─── TEXTO FORNECIDO
Professor de Filosofia da USP, atual Ministro da Educação
A USP vive hoje sua mais nervosa escolha de um novo reitor em vários anos. O conflito se deve à sucessão. Nas últimas décadas, as universidades públicas de todo o país adotaram formas de eleição pela comunidade. A USP foi a exceção. Inventou um sistema pelo qual, não havendo candidaturas inscritas, esperava-se que espontaneamente os melhores lembrassem outros nomes, melhores ainda, de modo que sem partidarização, sem política, pesquisadores de alto calibre acabassem sendo escolhidos, por um misto de colégios restritos e de decisão pelo governador, para dirigir a Universidade. O princípio é correto. A melhor universidade se distingue pela qualidade na pesquisa e no ensino graduado e pós-graduado. Daí um teor aristocrático na eleição uspiana: os melhores lembrariam os melhores. Mas, na prática, isso não funcionou. Sempre se soube, desde o começo, quem eram os dois ou três “para valer”. Facções logo dominaram o processo. O que seria aristocracia virou oligarquia, com os poucos (oligoi) substituindo os melhores (aristoi). Daí, os últimos reitores se fecharam no espaço físico da reitoria. Cavou-se uma distância grande, política e cultural, entre dirigentes e dirigidos. Daí, uma crise potencial de legitimidade dos reitores.
──────
─── AMOSTRA DOS DADOS
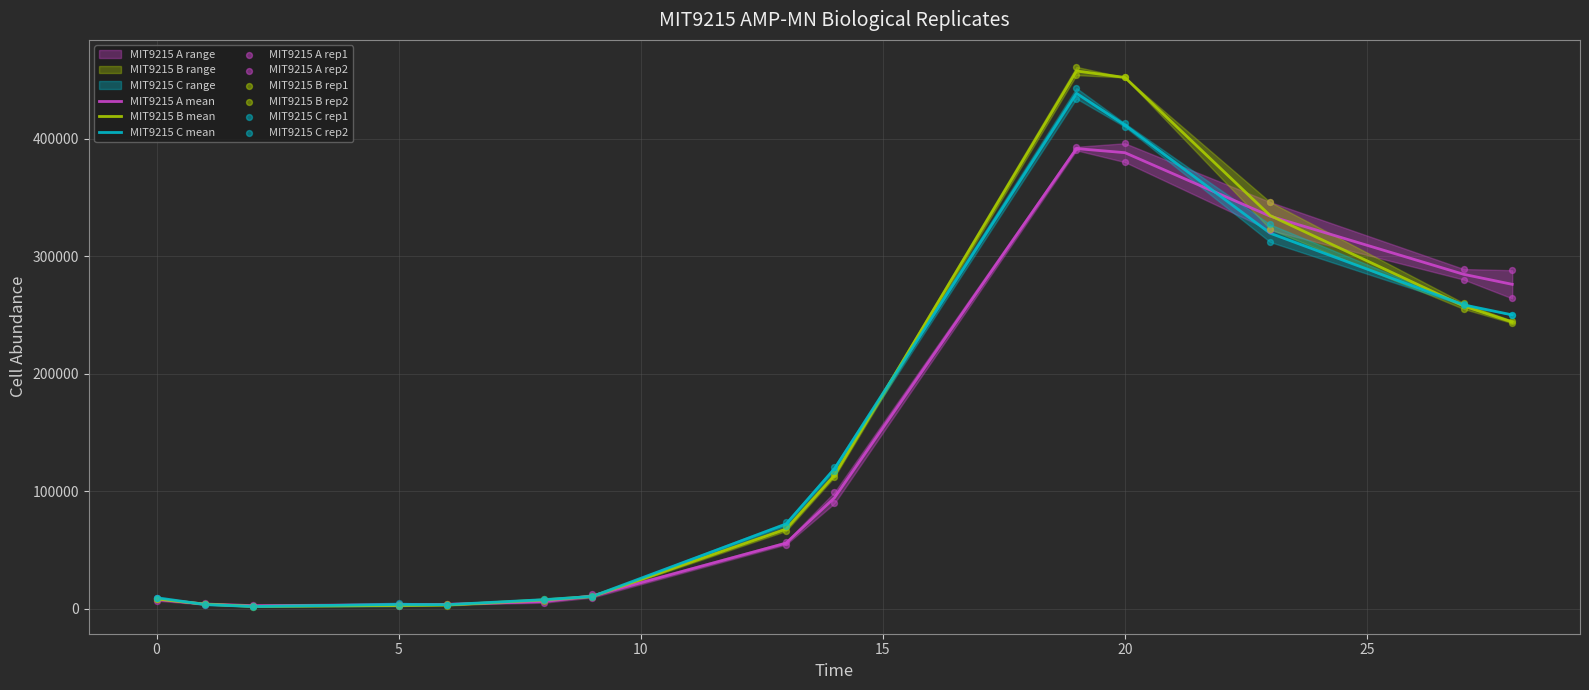

Is the value of MIT9215 C rep1 at 2 greater than the value of MIT9215 A rep1 at 1?

No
──────
TAREFA ->
Transcreva palavra por palavra o texto inteiro sobre a escolha do reitor da USP.

RESPOSTA ESPERADA ->
Professor de Filosofia da USP, atual Ministro da Educação
A USP vive hoje sua mais nervosa escolha de um novo reitor em vários anos. O conflito se deve à sucessão. Nas últimas décadas, as universidades públicas de todo o país adotaram formas de eleição pela comunidade. A USP foi a exceção. Inventou um sistema pelo qual, não havendo candidaturas inscritas, esperava-se que espontaneamente os melhores lembrassem outros nomes, melhores ainda, de modo que sem partidarização, sem política, pesquisadores de alto calibre acabassem sendo escolhidos, por um misto de colégios restritos e de decisão pelo governador, para dirigir a Universidade. O princípio é correto. A melhor universidade se distingue pela qualidade na pesquisa e no ensino graduado e pós-graduado. Daí um teor aristocrático na eleição uspiana: os melhores lembrariam os melhores. Mas, na prática, isso não funcionou. Sempre se soube, desde o começo, quem eram os dois ou três “para valer”. Facções logo dominaram o processo. O que seria aristocracia virou oligarquia, com os poucos (oligoi) substituindo os melhores (aristoi). Daí, os últimos reitores se fecharam no espaço físico da reitoria. Cavou-se uma distância grande, política e cultural, entre dirigentes e dirigidos. Daí, uma crise potencial de legitimidade dos reitores.